KEN: “Go home, Charlie. I can see you’re gonna get fried tonight, you’re gonna end up picking up some tramp, and you’re gonna feel like two-bits in the morning.”   CHARLIE:  “That’d be a profit.

In the lead in his second film role, Murray’s quite good as the stress-compressed Charlie, much more likable (and better directed) than he was in Bus Stop. Warden’s blithe carouser Eddie and Marshall’s wildly unleashed sad sack Walter are pitch-perfect and it’s a treat to see the personable, multi-talented, ill-fated Blyden in his first feature film: he only did three. Abbott, in his debut, is first-rate, allowed much greater latitude than his subsequent yeoman work, mostly on TV, best known for nine ‘safe’ seasons on The F.B.I. This first feature was his finest hour. Marquand (feature debut) and Smith had both done theater and TV work: they’re fine in the less-showy roles. The walk-away winner in the group was Jones, 26, whose brief scenes as the sexy, self-obsessed neurotic were so vivid and arresting that she copped the film’s sole Oscar nomination, Supporting Actress, and boosted her career into deserved limelight. *

THE EXISTENTIALIST: “Just say you love me.”   CHARLIE: “What?”  THE EXISTENTIALIST: “Just say you love me. You don’t have to mean it.”

Done for $960,000, grossing $4,300,000, placing 55th in ’57 where its penetrating 92 minutes dovetailed with a slate of superior dramas parsing levels of stress on tap in New York City: 12 Angry Men, A Face The Crowd, A Hatful Of Rain, The Garment Jungle, Edge Of The City and Sweet Smell Of Success.
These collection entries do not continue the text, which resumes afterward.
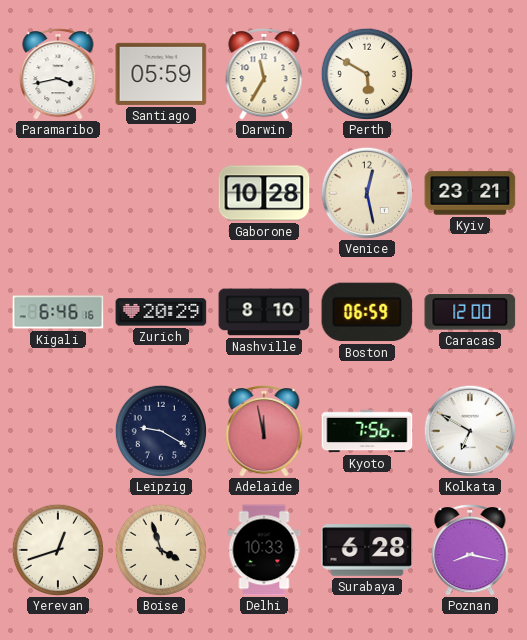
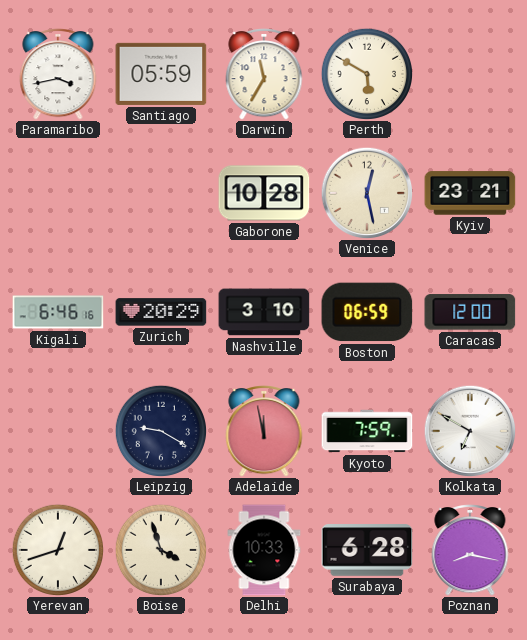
Nashville: 8:10 -> 3:10
Kyoto: 7:56 -> 7:59
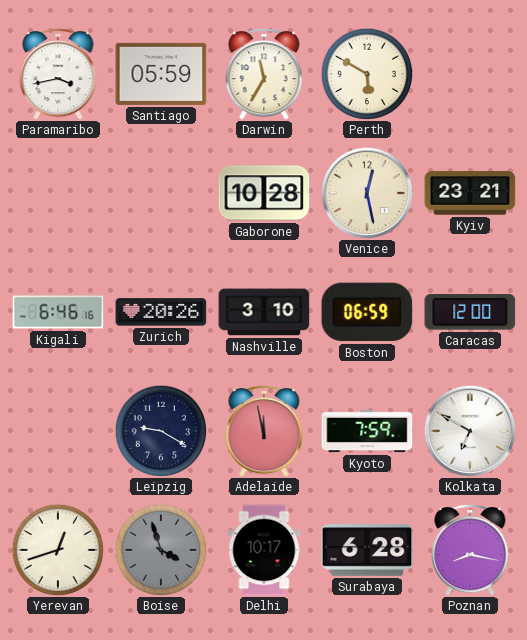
Zurich: 20:29 -> 20:26
Boise dial: cream -> grey
Delhi: 10:33 -> 10:17
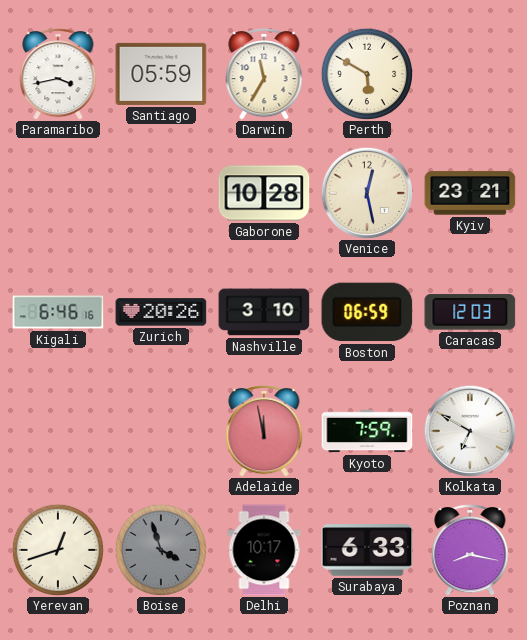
Caracas: 12:00 -> 12:03
Leipzig: 9:20 -> none
Surabaya: 6:28 -> 6:33
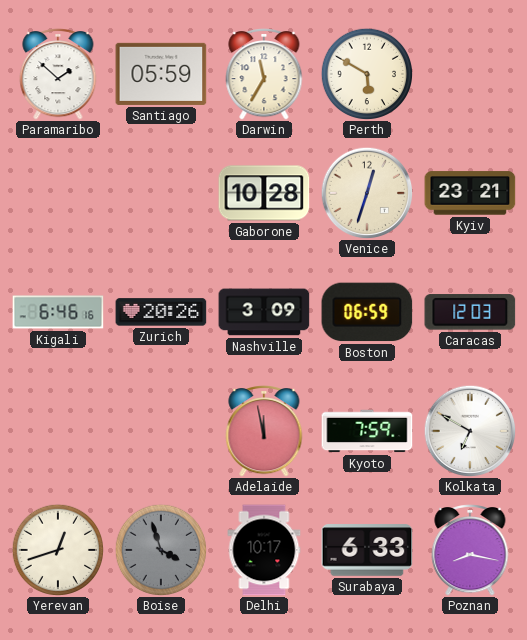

Excellently photographed by Joseph La Shelle, the superlative interplay could have served as inspiration for pictures like DinerIt was one of one of the first American movies to show a married couple in the same bed (!–how’d all those Boomers get here? by stork?): there’s even a sequence where the fellows watch (as opposed to enjoy) a stag film. This matter-of-fact candor really must have stunned the uptight types of the late Ike Age.

* Delbert was the Mann: Marty, The Bachelor Party, Separate Tables, Middle Of The Night, The Dark At The Top Of The Stairs, That Touch Of Mink, Dear Heart

Patricia Smith, 26, had done TV and theater, but after a one-two launch in 1957 with this and the high-profile The Spirit Of St. Louis a big screen career faded. In 1969’s Paint Your Wagon she was uncredited as a dance hall girl.